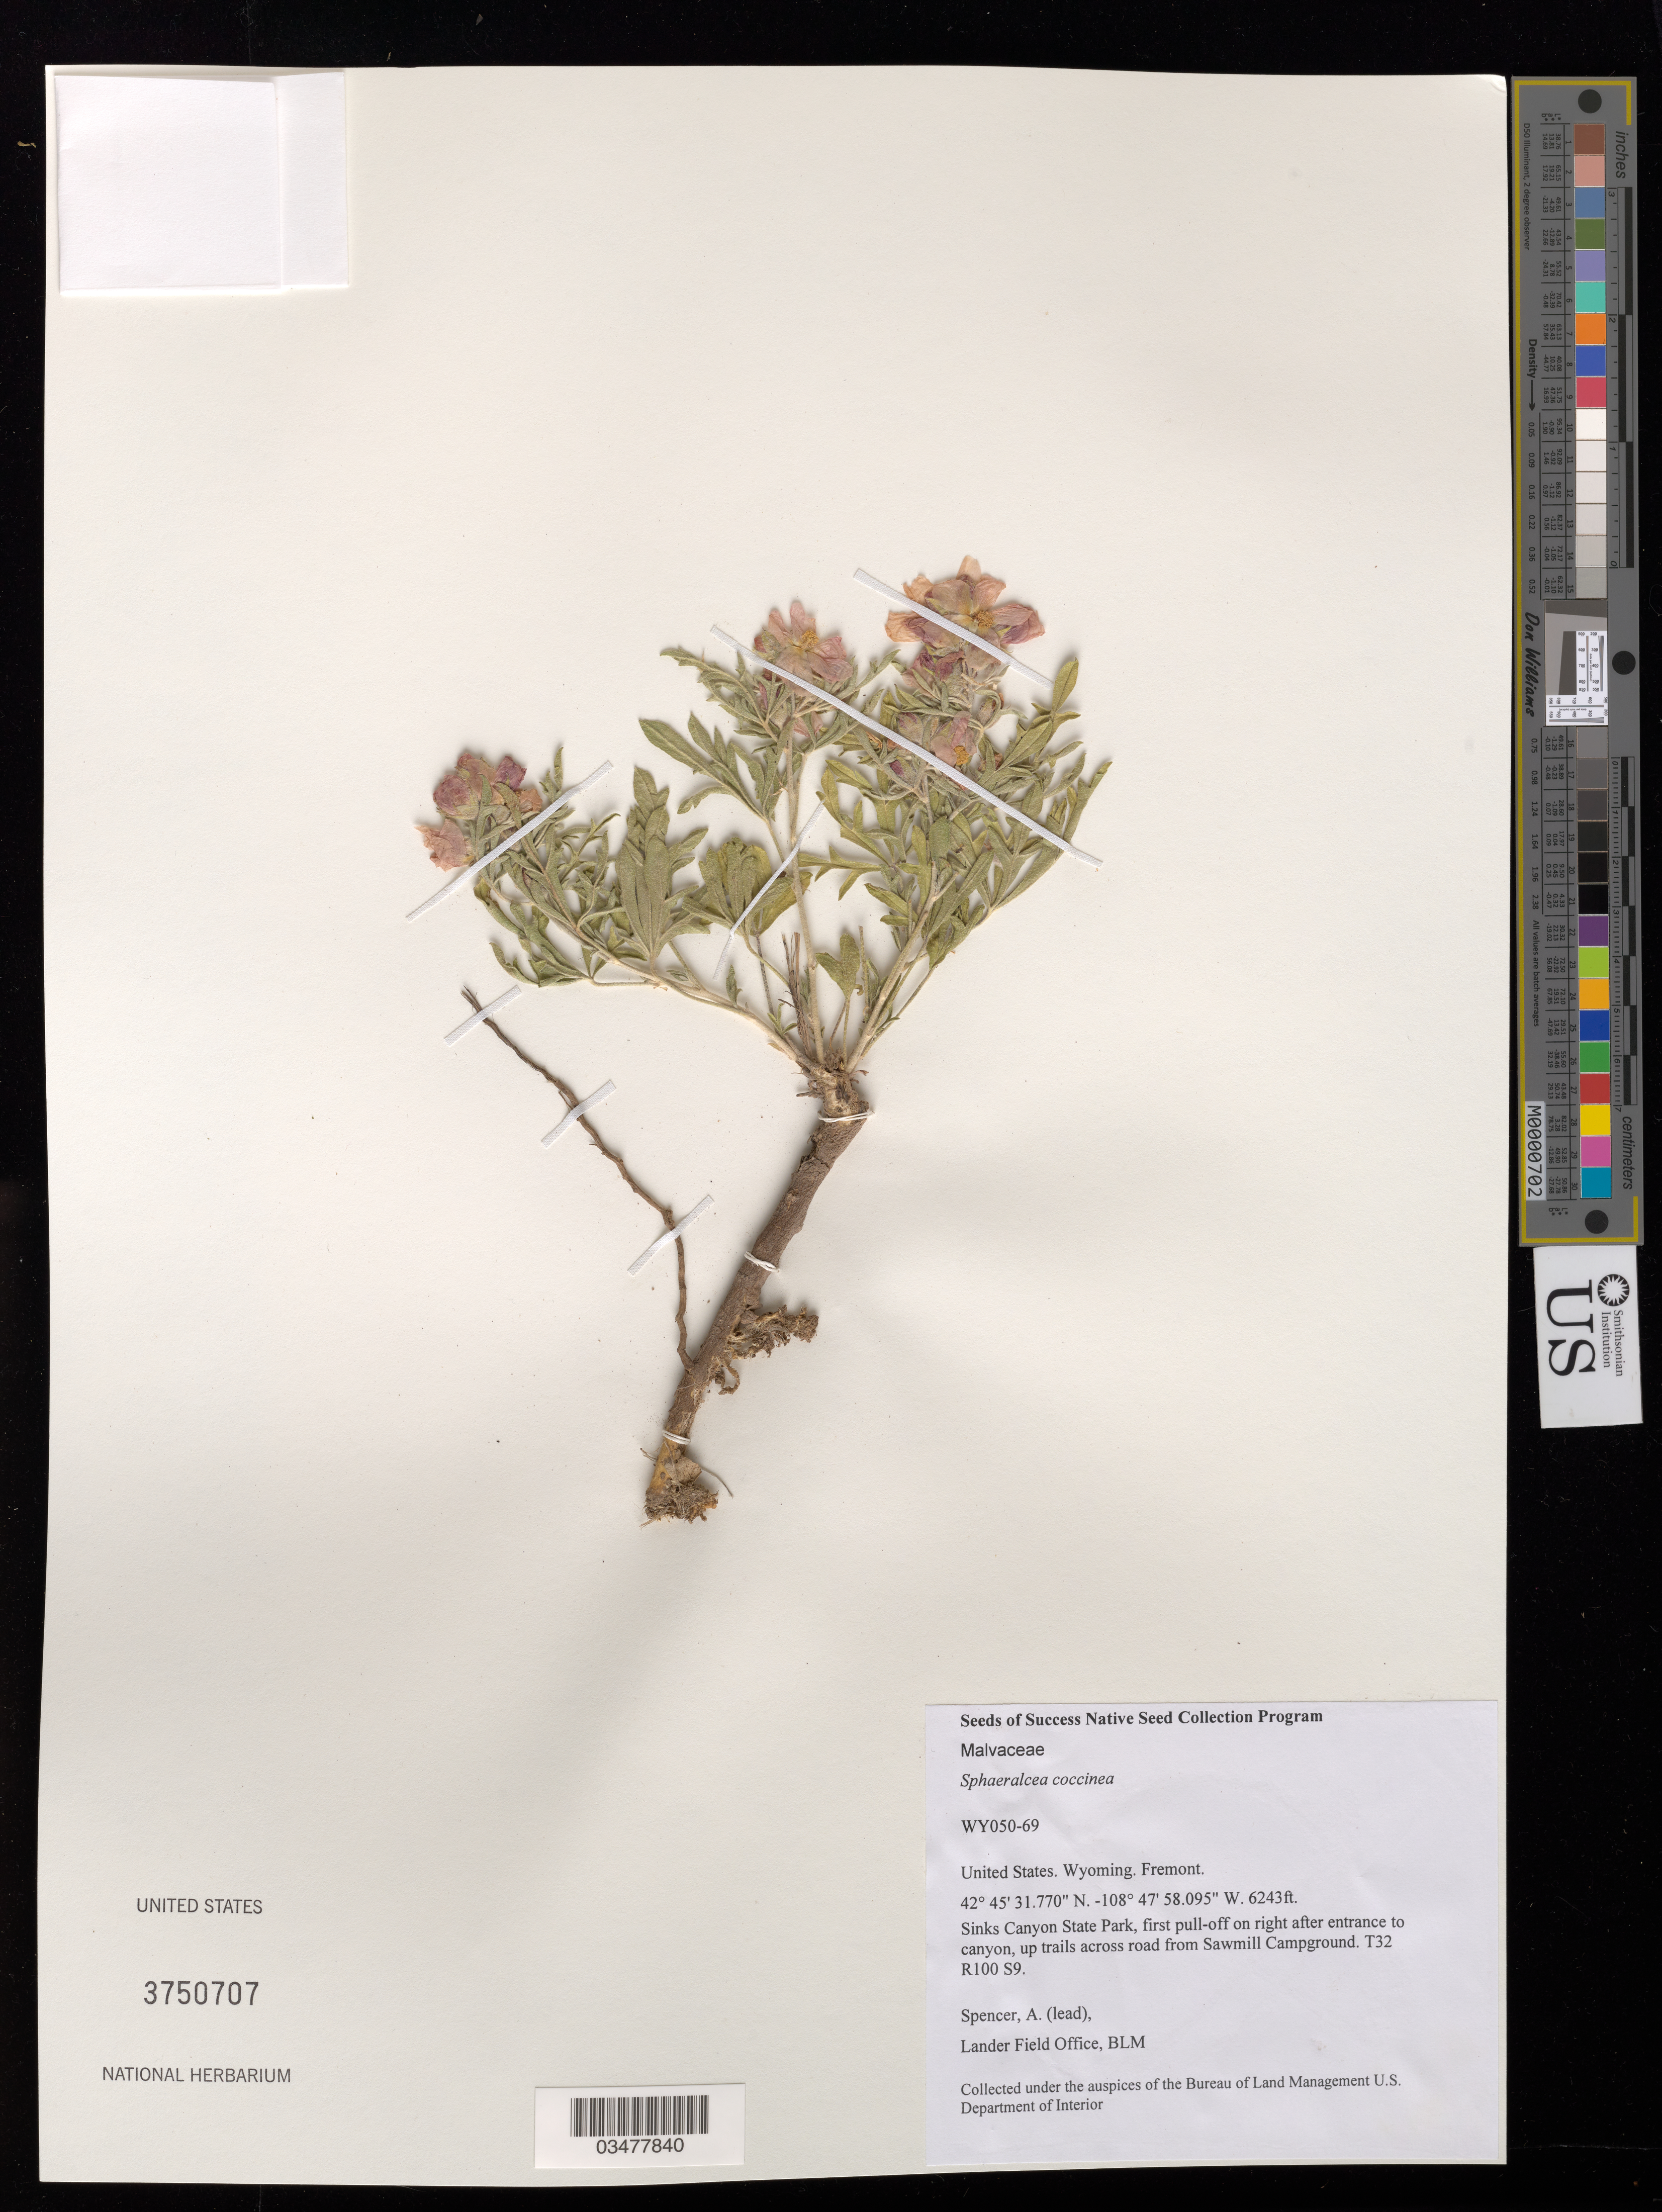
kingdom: Plantae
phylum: Tracheophyta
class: Magnoliopsida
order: Malvales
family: Malvaceae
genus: Sphaeralcea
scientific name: Sphaeralcea coccinea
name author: (Nutt.) Rydb.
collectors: A. Spencer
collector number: WY050-69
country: United States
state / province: Wyoming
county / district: Fremont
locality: Sinks Canyon State Park, across from Sawmill Campground. T32 R100 S9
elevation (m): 1903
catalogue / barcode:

++++++

▶ [Job]: Can you reproduce the data word for word, from the line with "collector number: WY050-69" up to and including the last line?

▶ [The reply]:
collector number: WY050-69
country: United States
state / province: Wyoming
county / district: Fremont
locality: Sinks Canyon State Park, across from Sawmill Campground. T32 R100 S9
elevation (m): 1903
catalogue / barcode:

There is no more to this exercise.